Pharmaust will complete preliminary clinical trials on dogs in the coming weeks to help determine the required dosage for its newly reformulated Monepantel tablets and to confirm that it is non-toxic. The company will also start a Phase I “pharmacokinetic study” with the new tablets during the fourth quarter and it will also follow this up with initiation of its long awaited Phase II clinical trials.
ASX listed biotech Pharmaust, will complete preliminary clinical trials on dogs in the coming weeks to help determine the required dosage for its newly reformulated Monepantel tablets in canine subjects.
Data from the canine trials will help determine the required doses for humans and confirm the non-toxic profile of Pharmaust’s very promising anti-cancer drug Monepantel.
The latest trial will also determine if there are any food associated effects on absorption of the drug into the blood stream and provide potential manufacturers with advice about how compact the tablets need to be.
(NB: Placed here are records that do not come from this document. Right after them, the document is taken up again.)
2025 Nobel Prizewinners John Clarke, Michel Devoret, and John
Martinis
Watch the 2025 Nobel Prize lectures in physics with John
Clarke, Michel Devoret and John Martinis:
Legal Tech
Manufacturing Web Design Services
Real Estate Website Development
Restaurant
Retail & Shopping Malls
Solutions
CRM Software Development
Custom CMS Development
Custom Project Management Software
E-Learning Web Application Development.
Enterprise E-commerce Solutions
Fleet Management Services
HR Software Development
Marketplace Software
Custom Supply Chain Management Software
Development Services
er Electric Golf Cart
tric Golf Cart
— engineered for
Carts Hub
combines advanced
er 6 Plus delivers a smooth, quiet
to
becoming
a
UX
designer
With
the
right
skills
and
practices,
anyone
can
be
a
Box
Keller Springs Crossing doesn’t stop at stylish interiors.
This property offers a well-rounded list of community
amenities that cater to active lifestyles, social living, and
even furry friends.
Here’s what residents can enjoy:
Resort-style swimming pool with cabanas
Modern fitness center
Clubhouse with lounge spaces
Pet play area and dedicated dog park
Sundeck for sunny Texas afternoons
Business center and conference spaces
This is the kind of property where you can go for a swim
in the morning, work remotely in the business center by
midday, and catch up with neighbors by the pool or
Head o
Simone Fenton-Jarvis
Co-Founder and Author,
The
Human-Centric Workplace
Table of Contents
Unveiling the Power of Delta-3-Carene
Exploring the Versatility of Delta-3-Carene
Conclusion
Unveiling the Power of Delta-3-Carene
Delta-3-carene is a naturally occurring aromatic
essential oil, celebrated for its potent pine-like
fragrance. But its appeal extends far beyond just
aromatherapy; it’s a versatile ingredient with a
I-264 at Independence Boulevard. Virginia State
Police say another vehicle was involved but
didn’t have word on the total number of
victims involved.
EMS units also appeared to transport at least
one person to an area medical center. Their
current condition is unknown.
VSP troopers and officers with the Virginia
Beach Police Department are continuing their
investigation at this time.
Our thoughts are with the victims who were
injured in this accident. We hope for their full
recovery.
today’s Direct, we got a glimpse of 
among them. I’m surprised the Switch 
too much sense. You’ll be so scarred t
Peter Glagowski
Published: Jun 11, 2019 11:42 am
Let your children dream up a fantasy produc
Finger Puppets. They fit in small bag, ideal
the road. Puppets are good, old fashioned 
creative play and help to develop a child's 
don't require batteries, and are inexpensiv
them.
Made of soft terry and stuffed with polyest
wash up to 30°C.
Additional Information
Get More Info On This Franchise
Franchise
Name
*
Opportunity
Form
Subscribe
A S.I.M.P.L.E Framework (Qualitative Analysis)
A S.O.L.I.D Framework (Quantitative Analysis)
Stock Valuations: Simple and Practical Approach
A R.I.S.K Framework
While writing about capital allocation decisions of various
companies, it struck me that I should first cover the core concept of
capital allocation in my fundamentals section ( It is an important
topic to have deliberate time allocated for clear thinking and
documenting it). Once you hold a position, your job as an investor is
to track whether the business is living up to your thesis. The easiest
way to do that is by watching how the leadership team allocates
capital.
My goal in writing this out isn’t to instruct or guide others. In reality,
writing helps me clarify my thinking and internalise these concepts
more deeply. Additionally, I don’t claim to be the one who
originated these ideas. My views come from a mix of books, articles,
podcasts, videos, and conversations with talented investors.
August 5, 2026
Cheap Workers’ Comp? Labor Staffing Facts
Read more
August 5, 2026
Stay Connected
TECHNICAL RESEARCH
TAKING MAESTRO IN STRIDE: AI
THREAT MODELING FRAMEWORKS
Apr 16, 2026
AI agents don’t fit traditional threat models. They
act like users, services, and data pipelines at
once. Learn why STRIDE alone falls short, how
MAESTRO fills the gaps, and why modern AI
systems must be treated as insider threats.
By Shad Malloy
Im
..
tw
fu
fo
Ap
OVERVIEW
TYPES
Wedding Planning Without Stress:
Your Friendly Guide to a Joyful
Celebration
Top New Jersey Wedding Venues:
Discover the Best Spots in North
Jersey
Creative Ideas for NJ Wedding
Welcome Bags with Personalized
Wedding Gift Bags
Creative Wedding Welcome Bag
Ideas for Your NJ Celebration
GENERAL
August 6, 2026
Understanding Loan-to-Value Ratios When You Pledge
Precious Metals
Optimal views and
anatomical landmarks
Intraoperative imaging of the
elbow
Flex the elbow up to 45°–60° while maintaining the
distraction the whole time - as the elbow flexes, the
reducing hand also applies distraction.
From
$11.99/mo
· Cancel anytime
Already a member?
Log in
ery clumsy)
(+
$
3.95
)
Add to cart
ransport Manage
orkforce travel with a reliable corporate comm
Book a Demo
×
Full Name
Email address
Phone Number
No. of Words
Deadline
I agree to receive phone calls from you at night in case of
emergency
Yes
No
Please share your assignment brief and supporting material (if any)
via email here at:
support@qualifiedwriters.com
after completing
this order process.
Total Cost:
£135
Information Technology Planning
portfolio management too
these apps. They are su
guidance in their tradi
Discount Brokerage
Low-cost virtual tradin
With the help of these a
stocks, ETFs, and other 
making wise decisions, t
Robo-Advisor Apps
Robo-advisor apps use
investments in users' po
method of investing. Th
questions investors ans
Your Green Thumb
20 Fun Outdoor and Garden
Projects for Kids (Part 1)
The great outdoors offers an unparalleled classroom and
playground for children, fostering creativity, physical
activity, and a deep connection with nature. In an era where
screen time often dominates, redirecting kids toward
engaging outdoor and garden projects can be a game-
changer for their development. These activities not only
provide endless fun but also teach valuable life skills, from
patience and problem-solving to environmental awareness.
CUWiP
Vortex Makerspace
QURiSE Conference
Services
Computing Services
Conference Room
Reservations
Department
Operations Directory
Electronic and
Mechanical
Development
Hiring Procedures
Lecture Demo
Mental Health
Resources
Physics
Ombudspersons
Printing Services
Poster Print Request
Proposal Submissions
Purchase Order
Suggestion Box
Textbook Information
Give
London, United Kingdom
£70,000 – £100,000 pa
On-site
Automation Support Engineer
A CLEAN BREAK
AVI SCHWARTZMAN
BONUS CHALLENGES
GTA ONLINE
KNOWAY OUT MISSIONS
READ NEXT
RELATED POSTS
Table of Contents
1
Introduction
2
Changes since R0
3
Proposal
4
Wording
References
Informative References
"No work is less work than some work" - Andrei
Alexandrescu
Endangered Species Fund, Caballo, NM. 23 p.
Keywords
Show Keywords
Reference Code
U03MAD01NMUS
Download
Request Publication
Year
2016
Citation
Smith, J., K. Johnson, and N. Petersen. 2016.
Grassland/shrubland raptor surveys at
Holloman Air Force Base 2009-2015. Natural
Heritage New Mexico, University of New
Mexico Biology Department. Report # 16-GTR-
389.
PharmAust will start the Phase I pharmacokinetic study with the new tablets during the fourth quarter and will follow this with initiation of the Phase II clinical trial.
The company is also completing several optimisation steps required to scale up the manufacture of tablets in accordance with the “Good Manufacturing Practice”, or “GMP” standards.
Whilst GMP manufacturing standards are not required by regulatory authorities for early stage clinical trials, producing the tablets to the highest possible safety standards will help accelerate product development the company says.
In addition, data collected from these studies will be valuable for registration studies by partners.
PharmAust recently reformulated Monepantel into tablet form and made it more palatable for man’s best friend.
Previous testing of Monepantel in dogs with lymphoma successfully achieved safety and effectiveness goals with six out of seven dogs achieving stability of disease and even a reduction in tumour size.